Greece has a lot of potential to become an energy hub especially when it comes to gas. What are your thoughts on this and how do you see the role of the exchange in helping Greece to fulfill its mandate to become an energy hub?
I believe that Greece must be an energy hub. It is something that will be realized. Why do I say that? It’s because of the location, because of the current political situation, and all recent international agreements (e.g. East Med). Gas has been discovered in the Southeast Mediterranean – it’s there and we know it. Looking back to 2013, in the middle of the financial crisis in Greece, when I was leading the MBA International of the Athens University of Economics and Business and advising the MBA Energy Club, we had a conference on energy- there, the Israeli Ambassador, Aryeh Mekel, was one of the main speakers; a very experienced diplomat in various posts around the world that mentioned to us that the gas of South East Mediterranean would flow through Greece irrespective of second thought or peripheral decisions.
TAP was another decision, thank has indeed happened. So now if you merge those two (SE gas and TAP), everything we need to become an energy hub is there. The key thing is to realize that and take all the steps necessary in order to achieve it.
There are vast investment opportunities in the energy sector in Greece. Renewables is one area, the possible privatization of the PPC is another area, and the list goes on. How do you think the establishment of the exchange will impact how foreign investors see the energy sector in the future?
For me the most important thing is confidence because you have an energy exchange, operational and within a liquid market, that will attract investors. The goal is to have sixty percent of electricity demand covered by renewables by 2030. It is a feasible goal because of our location, our climate, because of wind, sun, etc. Confidence in a market that properly performs all these transactions and provides a basis for interaction among all market players, without any intervention by the state, and without abusing the resources of the Greek people, I think that would give a boost to foreign investors. Gas and other products, like guarantees of origins could be traded here.
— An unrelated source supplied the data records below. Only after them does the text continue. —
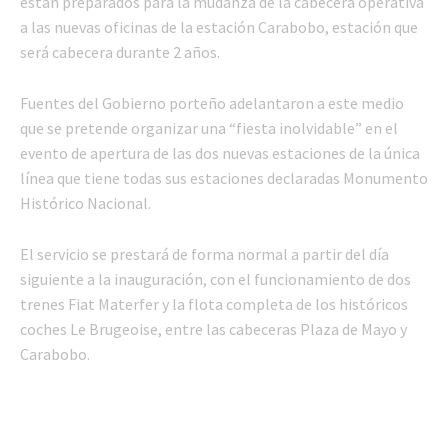
están preparados para la mudanza de la cabecera operativa
a las nuevas oficinas de la estación Carabobo, estación que
será cabecera durante 2 años.
Fuentes del Gobierno porteño adelantaron a este medio
que se pretende organizar una “fiesta inolvidable” en el
evento de apertura de las dos nuevas estaciones de la única
línea que tiene todas sus estaciones declaradas Monumento
Histórico Nacional.
El servicio se prestará de forma normal a partir del día
siguiente a la inauguración, con el funcionamiento de dos
trenes Fiat Materfer y la flota completa de los históricos
coches Le Brugeoise, entre las cabeceras Plaza de Mayo y
Carabobo.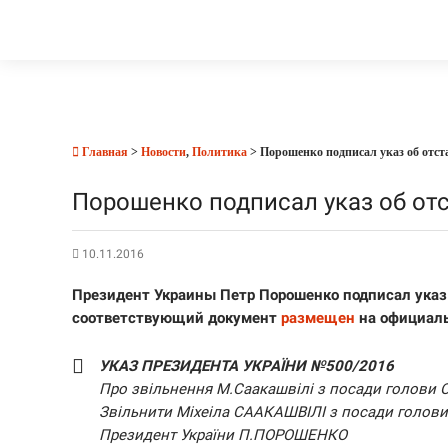
Главная
>
Новости
,
Политика
> Порошенко подписал указ об отс
Порошенко подписал указ об от
10.11.2016
Президент Украины Петр Порошенко подписал указ
соответствующий документ
размещен
на официаль
УКАЗ ПРЕЗИДЕНТА УКРАЇНИ №500/2016
Про звільнення М.Саакашвілі з посади голови О
Звільнити Міхеіла СААКАШВІЛІ з посади голови 
Президент України П.ПОРОШЕНКО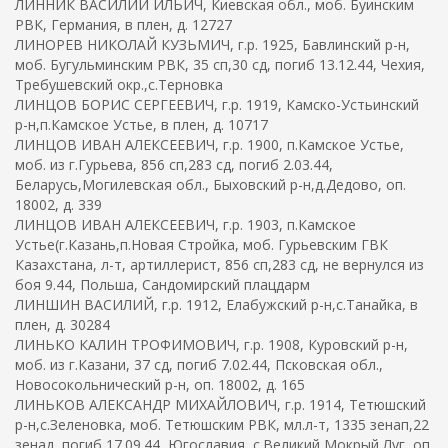
ЛИННИК ВАСИЛИЙ ИЛЬИЧ, Киевская обл., моб. Буинским
РВК, Германия, в плен, д. 12727
ЛИНОРЕВ НИКОЛАЙ КУЗЬМИЧ, г.р. 1925, Бавлинский р-н,
моб. Бугульминским РВК, 35 сп,30 сд, погиб 13.12.44, Чехия,
Требушевский окр.,с.Терновка
ЛИНЦОВ БОРИС СЕРГЕЕВИЧ, г.р. 1919, Камско-Устьинский
р-н,п.Камское Устье, в плен, д. 10717
ЛИНЦОВ ИВАН АЛЕКСЕЕВИЧ, г.р. 1900, п.Камское Устье,
моб. из г.Гурьева, 856 сп,283 сд, погиб 2.03.44,
Беларусь,Могилевская обл., Быховский р-н,д.Дедово, оп.
18002, д. 339
ЛИНЦОВ ИВАН АЛЕКСЕЕВИЧ, г.р. 1903, п.Камское
Устье(г.Казань,п.Новая Стройка, моб. Гурьевским ГВК
Казахстана, л-т, артиллерист, 856 сп,283 сд, не вернулся из
боя 9.44, Польша, Сандомирский плацдарм
ЛИНШИН ВАСИЛИЙ, г.р. 1912, Елабужский р-н,с.Танайка, в
плен, д. 30284
ЛИНЬКО КАЛИН ТРОФИМОВИЧ, г.р. 1908, Куровский р-н,
моб. из г.Казани, 37 сд, погиб 7.02.44, Псковская обл.,
Новосокольнический р-н, оп. 18002, д. 165
ЛИНЬКОВ АЛЕКСАНДР МИХАЙЛОВИЧ, г.р. 1914, Тетюшский
р-н,с.Зеленовка, моб. Тетюшским РВК, мл.л-т, 1335 зенап,22
зенад, погиб 17.09.44, Югославия, с.Великий Мокрый Луг, оп.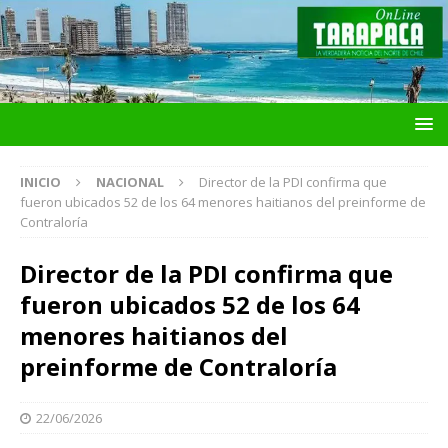
INICIO
NACIONAL
Director de la PDI confirma que
fueron ubicados 52 de los 64 menores haitianos del preinforme de
Contraloría
Director de la PDI confirma que
fueron ubicados 52 de los 64
menores haitianos del
preinforme de Contraloría
22/06/2026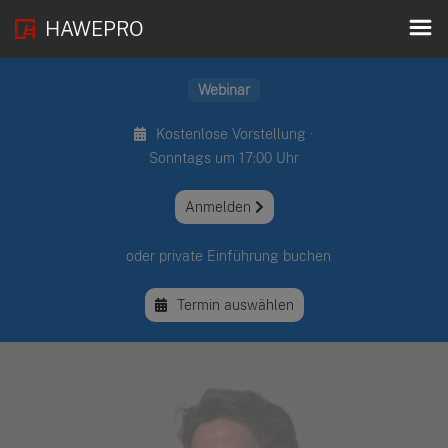
HAWEPRO
Webinar
Kostenlose Vorstellung ·
Sonntags um 17:00 Uhr
Anmelden
oder private Einführung buchen
Termin auswählen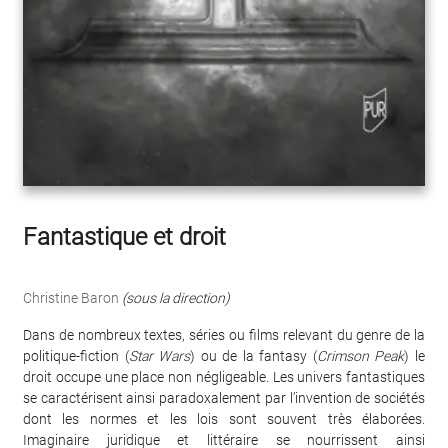
Fantastique et droit
Christine Baron
(sous la direction)
Dans de nombreux textes, séries ou films relevant du genre de la
politique-fiction (
Star Wars
) ou de la fantasy (
Crimson Peak
) le
droit occupe une place non négligeable. Les univers fantastiques
se caractérisent ainsi paradoxalement par l’invention de sociétés
dont les normes et les lois sont souvent très élaborées.
Imaginaire juridique et littéraire se nourrissent ainsi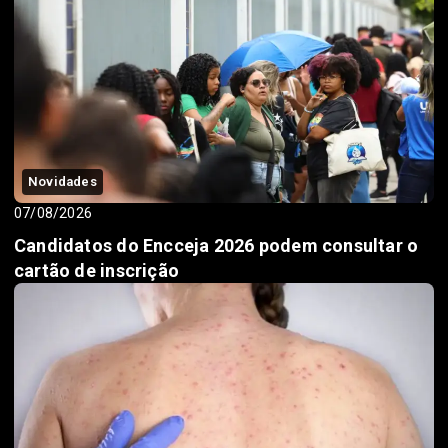
Novidades
07/08/2026
Candidatos do Encceja 2026 podem consultar o
cartão de inscrição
Therefore it is very important to see in Athens at 11am on Monday morning, that the price of electricity is this, then I will know the price and it would be the same for gas, and for every product for which we have transactions at the Exchange. The same thing that happens with stock prices and every time there is a transaction, you see the change in price.
At a time when Greece is trying to reposition itself as a business and investment destination in Europe, to have such dynamic institutions already in place is very important for the country as a whole to transmit to investors that Greece is back on track.
Yes, I would agree 100% and I believe that this puts a lot of pressure on us to complete everything on time – to have all the tools ready, to have everything running, operational, to meet the deadlines, and satisfy this thirst of the country and the investors that want to come here. And the plan is to be operational by the summer of 2020.